SİYASETİN KARNESİ ZAYIF
■ 18-24 yaş ortası gençlerin yüzde 70’i eğitim sistemini sınıfta bıraktı.
■ Yüzde 70’i eğitimin kötüye-çok berbata gittiğini düşünüyor.
■ Yüzde 2’si eğitimin çok yeterli istikamette değiştiği kanaati taşıyor.
■ Yüzde 67 için iktisat, yüzde 47 için eğitim en değerli sorun.
■ Yüzde 95’i eleştirel-sorgulayan jenerasyonlar yetiştirilmesini istiyor.
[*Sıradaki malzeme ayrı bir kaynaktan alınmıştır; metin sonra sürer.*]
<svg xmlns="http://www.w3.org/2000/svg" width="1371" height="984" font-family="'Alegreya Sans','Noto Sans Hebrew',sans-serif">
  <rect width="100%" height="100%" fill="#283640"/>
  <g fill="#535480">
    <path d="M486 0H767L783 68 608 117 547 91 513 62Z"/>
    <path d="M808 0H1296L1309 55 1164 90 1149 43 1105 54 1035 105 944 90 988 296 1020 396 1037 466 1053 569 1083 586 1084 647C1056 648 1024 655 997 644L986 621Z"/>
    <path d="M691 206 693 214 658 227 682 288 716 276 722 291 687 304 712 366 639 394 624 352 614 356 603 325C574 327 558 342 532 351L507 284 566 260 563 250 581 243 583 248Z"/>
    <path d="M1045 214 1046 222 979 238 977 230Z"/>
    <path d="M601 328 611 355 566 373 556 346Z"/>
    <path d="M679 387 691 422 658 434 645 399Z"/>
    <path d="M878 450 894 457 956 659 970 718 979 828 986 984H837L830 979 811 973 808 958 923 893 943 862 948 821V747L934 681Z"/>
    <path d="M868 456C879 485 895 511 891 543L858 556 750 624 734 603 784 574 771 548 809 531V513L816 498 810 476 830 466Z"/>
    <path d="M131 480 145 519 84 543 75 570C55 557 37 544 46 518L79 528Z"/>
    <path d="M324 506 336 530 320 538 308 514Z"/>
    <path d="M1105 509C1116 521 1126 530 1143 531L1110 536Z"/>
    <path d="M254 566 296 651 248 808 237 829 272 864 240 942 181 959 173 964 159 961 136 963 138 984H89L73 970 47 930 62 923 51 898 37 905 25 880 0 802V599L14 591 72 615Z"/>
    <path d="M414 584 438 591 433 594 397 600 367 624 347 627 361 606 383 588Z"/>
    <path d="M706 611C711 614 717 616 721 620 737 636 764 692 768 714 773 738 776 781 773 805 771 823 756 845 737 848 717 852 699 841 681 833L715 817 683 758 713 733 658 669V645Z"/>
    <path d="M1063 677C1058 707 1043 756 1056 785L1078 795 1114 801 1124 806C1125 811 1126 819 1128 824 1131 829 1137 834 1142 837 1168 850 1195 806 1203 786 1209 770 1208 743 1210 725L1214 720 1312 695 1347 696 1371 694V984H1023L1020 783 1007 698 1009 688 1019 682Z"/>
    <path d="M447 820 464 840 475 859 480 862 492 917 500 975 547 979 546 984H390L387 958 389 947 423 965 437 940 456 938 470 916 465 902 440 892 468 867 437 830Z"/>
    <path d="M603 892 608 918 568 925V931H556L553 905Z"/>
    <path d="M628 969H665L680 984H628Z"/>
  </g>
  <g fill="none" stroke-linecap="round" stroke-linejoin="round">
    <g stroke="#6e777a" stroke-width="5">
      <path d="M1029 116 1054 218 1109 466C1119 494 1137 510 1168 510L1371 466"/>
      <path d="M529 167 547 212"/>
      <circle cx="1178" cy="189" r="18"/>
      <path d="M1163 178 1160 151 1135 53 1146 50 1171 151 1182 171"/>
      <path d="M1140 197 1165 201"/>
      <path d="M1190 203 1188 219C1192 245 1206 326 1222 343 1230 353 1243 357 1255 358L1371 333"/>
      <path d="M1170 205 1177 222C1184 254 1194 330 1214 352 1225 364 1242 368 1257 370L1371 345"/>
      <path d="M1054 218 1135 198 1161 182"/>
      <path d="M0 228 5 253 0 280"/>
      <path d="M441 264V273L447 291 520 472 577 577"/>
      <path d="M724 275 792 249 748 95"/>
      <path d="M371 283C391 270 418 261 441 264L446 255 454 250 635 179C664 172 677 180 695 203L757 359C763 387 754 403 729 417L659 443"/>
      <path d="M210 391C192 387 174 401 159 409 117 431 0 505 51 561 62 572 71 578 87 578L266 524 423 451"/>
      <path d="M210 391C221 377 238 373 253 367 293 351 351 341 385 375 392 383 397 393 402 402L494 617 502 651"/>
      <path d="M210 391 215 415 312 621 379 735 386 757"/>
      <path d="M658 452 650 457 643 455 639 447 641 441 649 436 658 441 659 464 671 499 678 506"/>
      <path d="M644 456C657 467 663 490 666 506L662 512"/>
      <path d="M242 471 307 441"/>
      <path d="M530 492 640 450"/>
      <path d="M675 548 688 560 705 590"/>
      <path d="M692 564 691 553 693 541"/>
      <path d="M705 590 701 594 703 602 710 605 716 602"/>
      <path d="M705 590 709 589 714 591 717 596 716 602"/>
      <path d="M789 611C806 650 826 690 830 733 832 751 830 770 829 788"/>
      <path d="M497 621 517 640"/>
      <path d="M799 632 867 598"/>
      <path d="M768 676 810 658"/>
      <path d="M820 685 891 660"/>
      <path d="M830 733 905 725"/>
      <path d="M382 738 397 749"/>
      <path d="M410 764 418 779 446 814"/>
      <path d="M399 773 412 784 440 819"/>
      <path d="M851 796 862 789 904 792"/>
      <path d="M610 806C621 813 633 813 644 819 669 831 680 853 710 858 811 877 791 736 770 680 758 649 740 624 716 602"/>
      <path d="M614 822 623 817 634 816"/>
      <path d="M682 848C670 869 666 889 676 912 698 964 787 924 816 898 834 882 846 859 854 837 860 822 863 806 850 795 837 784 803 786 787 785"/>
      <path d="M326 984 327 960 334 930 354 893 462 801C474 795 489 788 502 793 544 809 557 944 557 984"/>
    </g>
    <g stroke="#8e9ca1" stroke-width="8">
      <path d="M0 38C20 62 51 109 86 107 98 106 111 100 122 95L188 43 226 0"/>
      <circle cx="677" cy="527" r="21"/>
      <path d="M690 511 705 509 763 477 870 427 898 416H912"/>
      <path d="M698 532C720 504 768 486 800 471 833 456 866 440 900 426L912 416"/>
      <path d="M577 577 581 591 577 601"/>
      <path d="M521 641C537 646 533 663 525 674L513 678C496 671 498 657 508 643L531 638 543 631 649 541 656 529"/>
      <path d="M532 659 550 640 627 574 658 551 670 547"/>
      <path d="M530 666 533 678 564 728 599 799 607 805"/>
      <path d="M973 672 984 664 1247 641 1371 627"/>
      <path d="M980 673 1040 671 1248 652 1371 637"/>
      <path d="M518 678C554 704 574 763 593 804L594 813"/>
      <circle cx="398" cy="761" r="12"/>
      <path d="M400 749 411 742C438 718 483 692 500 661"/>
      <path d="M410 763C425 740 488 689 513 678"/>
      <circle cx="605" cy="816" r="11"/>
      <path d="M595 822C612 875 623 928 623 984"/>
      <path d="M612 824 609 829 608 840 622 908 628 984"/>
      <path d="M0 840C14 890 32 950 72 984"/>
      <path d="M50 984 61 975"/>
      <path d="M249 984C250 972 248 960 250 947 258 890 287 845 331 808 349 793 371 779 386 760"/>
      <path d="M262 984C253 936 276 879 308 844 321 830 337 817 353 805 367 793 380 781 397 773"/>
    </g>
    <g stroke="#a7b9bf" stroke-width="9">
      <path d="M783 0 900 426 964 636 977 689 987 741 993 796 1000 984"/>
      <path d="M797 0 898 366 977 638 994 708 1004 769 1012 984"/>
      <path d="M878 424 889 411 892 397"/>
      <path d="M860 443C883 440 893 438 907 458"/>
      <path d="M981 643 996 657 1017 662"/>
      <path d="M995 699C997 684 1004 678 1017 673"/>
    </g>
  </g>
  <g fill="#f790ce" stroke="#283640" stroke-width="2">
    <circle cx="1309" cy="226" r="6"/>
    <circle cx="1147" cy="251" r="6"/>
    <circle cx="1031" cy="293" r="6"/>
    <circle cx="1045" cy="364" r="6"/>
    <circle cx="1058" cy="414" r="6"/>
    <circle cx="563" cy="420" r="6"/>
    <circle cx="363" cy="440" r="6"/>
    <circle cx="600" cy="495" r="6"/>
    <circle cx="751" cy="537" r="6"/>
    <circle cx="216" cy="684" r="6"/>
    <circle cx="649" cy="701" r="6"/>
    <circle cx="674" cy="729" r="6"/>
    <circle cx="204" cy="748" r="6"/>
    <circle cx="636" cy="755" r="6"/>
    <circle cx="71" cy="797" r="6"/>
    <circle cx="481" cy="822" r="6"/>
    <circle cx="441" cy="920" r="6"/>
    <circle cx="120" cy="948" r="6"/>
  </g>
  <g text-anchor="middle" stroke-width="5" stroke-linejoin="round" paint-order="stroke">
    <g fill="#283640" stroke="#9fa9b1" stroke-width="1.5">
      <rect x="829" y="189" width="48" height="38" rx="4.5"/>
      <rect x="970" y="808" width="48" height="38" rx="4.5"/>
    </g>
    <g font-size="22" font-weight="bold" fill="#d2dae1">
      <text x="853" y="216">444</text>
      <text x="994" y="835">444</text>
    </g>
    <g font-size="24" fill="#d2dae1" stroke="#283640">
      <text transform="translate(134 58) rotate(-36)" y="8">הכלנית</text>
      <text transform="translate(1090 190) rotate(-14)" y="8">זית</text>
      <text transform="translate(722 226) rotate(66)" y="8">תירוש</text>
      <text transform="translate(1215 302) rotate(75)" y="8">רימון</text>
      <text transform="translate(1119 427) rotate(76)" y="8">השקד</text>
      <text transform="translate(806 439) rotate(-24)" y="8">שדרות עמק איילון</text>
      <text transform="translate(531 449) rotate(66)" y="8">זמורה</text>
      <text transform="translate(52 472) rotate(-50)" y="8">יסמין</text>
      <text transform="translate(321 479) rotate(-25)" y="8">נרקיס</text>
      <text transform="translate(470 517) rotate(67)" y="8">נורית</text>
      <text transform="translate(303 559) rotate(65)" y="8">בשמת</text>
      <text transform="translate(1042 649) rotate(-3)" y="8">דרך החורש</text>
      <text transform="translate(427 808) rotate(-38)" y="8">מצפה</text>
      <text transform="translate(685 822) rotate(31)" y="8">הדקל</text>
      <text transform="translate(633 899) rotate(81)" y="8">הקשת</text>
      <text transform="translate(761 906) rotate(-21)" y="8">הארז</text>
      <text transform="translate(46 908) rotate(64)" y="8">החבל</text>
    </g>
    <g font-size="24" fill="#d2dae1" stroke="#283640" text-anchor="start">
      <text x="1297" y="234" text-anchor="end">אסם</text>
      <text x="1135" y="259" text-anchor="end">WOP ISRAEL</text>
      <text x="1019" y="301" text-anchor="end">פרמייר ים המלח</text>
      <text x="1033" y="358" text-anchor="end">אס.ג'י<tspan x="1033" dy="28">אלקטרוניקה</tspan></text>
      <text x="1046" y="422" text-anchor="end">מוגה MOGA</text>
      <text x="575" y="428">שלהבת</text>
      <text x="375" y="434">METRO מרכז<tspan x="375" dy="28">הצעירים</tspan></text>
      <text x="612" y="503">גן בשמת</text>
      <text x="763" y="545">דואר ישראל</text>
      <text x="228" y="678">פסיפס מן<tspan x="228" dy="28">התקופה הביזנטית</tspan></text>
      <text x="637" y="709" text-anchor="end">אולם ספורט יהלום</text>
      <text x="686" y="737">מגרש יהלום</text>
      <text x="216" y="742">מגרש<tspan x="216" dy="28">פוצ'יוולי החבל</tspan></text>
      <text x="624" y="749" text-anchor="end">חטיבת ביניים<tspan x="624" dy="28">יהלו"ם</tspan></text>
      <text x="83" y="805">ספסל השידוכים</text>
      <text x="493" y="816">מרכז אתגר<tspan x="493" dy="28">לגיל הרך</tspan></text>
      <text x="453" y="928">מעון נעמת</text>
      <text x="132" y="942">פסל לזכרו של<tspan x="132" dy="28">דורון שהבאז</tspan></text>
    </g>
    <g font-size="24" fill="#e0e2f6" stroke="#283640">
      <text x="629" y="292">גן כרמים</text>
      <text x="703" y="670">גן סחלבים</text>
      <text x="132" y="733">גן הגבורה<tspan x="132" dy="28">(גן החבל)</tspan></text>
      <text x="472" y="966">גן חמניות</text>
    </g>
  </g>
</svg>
■ Yüzde 45’i üniversite için harcanacak parayla iş kurmayı istiyor.
Son dakikada değişir
Toplumun yüzde 56’sı, 18-24 yaş ortası gençlerin yüzde 67’si eğitimi düzelteceğine inandığı siyasetçi için oyunu değiştirecek. Gençlerin yüzde 54’ü, toplumun yüzde 43’ü, son dakikada oyunu değiştirebileceğini söylüyor.
Yüzde 83 korkuyor
Toplumun yüzde 74’ü, gençlerin yüzde 83’ü istediği eğitimi alamadığı için korkuyor. Sadece yüzde 17 eğitim sisteminin iyi/çok yeterli olduğunu düşünüyor. Toplumun yüzde 55’i eğitim sistemini kötü/çok berbat buluyor.
Yüzde 84’ü gitmek istiyor
Gençlerin yüzde 84’ü yurt dışında okumak ve ailelerin yüzde 67’si de imkanları olsa çocuklarını göndermek istiyor. Yüzde 95’i nitelikli eğitimin herkes için parasız olmasını bekliyor.
TEKRAR EDEN VAATLER
-YÖK’ün kaldırılması
-Sınavların kaldırılması
-Eğitimde fırsat eşitliği
-Eğitime erişimin artırılması
-Mesleki teknik eğitimin geliştirilmesi
-Ögretmen yetiştirmedeki eksikliklerin giderilmesi ve niteliğinin artırılması artırılması
Türk Eğitim Derneği Genel Lideri Selçuk Pehlivanoğlu:
Zihinsel soykırım
“Araştırma çok açık bir biçimde, yeni kuşağı kurtaracağına dair toplumu ikna eden siyasi partinin, seçimi kazanacağını gösterdi. Eğitim, siyasetin ezberlenmiş denklemlerini bozabilir. Toplumun yarısından fazlası, eğitimi düzelteceğine inandığı siyasetçi için oyunu değiştirecek. 18-24 yaş ortası genç nüfus, seçim sonuçlarına tesir edip, Türkiye’nin yazgısını belirleyecek. Beşerler 16 yıl okuyup, sonunda hiçbir şey yapamıyor. İş bulamıyor, iş kuramıyor. Tavsiyemiz öncelikle zihinsel soykırım olan ezberin, müfredattan çıkarılması.”
“BİLEZİK SATTIRIYOR”
“Okulu değerli kılmayan hiçbir eğitim sistemi başarılı olamaz. Kazanamayacağı baştan bilinen öğrenciler hayal ve umutlara yönlendiriliyor. Annelerinin kolunda kalan son bileziği okul için satmak mecburiyetinde bırakarak, toplumsal huzur sağlanamaz. Organize sanayi bölgesinde öğrencilerin en çok gitmeyi tercih ettikleri kısım yüzde 21.5′ le Hoşluk ve Saç Bakım Hizmetleri iken, Makine Teknolojisi’nin yüzde 13.8 olması çok uygun düşünülmeli. Organize Endüstri’de hoşluğun ne işi var? Siyasi partilerden, ‘eğitimde fırsat eşitliği’ için gençler artık taahhüt bekliyor.”